Confidence in the Irish Economy jumps to 66% at close of 2022
Skills and housing still bottlenecks for business expansion
Cork Chamber, the voice of business in Cork, has published its latest Economic Trends, proudly supported by Permanent TSB. Cork Chamber members shared their experiences through the most recent business quarter Q4 2022, their outlook for the first quarter of 2023 and views on the ongoing business impact of rising energy costs and inflation to track business sentiment across quarter 3 and quarter 4 2022.
The Q4 2022 survey found:
66% of businesses are confident in the Irish economy heading into Q1 2023 (47% in Q3)
65% report a specialist skills shortage as a top barrier to filling open vacancies.
73% of respondents reported being ‘concerned’ or ‘very concerned’ about the impact of rising energy costs moving into Q1 2023 (92% in Q3 2022).
50% of businesses say government supports are not sufficient to cushion the rising cost of energy.
82% of respondents indicated that energy costs were as high as originally estimated for.
Commenting on the findings, Ronan Murray, President of Cork Chamber stated that; “confidence in the Irish economy rose to 66% in Q4 of 2022. This is a marked increase from Q3 when only 47% of businesses expressed confidence in the Irish economy heading into Q4 2022. Falling confidence had been part of a consistent trend in 2022. This up tick in business sentiment on the wider economy is a very positive signal heading into a challenging 2023.”

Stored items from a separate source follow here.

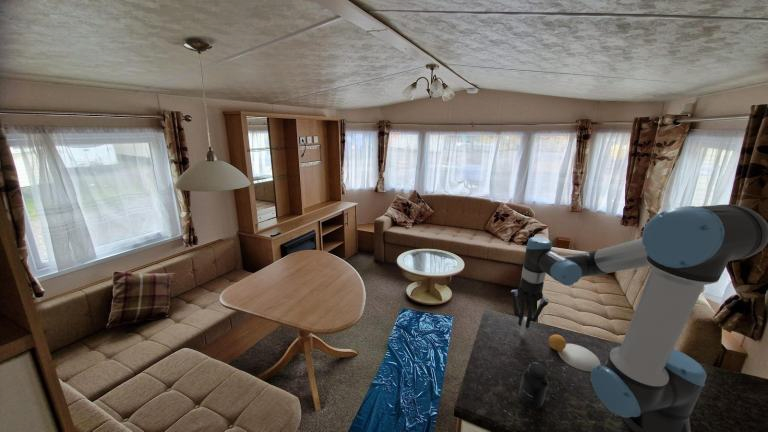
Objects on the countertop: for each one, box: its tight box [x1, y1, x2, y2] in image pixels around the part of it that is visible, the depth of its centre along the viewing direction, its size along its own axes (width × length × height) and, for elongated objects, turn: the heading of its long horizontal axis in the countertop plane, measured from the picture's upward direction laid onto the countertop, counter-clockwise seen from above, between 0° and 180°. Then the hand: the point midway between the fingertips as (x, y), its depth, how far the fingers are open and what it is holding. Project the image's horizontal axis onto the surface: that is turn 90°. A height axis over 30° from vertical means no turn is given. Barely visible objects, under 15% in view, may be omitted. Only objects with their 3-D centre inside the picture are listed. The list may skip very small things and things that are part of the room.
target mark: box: [557, 343, 601, 372], centre depth 111 cm, size 13×13×1 cm
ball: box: [548, 334, 567, 352], centre depth 114 cm, size 6×6×6 cm
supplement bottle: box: [518, 361, 549, 409], centre depth 92 cm, size 7×7×12 cm
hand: (522, 332), depth 119 cm, fingers closed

In reference to the findings on the rising energy costs Mr Murray said; “although the level of business concern has tempered, it remains high with almost three quarters of businesses still concerned about the rising energy costs. This, coupled with the fact that 50% of our business respondents report that government supports may not be sufficient in cushioning the rising cost of energy is a threat to the buoyancy of our economy. While the business support schemes introduced by government to address rising energy costs were welcome, they will need to be continually reviewed to ensure businesses and investors remain confident in the economy through 2023.’’
Auriol Kelly, Business Banking Manager at Permanent TSB commented, ‘’It is encouraging to see that despite the challenges within the external operating environment, 94% of respondents reported confidence in their individual business at the end of the year.
Although energy costs continue to be a challenge, it is reassuring to see respondents taking a proactive approach, with 21% identifying energy efficiency as a priority action to combat rising prices (24% in Q3 2022), closely followed by improving productivity and reducing overheads (19% respectively).’’
President of Cork Chamber Ronan Murray concluded, ‘the fourth quarter shows that optimism endures with the fact that 40% of companies increased employee numbers in Q4 2022 and 57% report open job vacancies. However, 64% reported difficulty hiring for unfilled roles in Q4 2022. Barriers to filling vacancies such as a specialist skills shortage (65%) and housing (14%) need to be addressed. We are keen to continue to work closely with government to address the any bottlenecks that exist, which could constrain business expansion and investment.”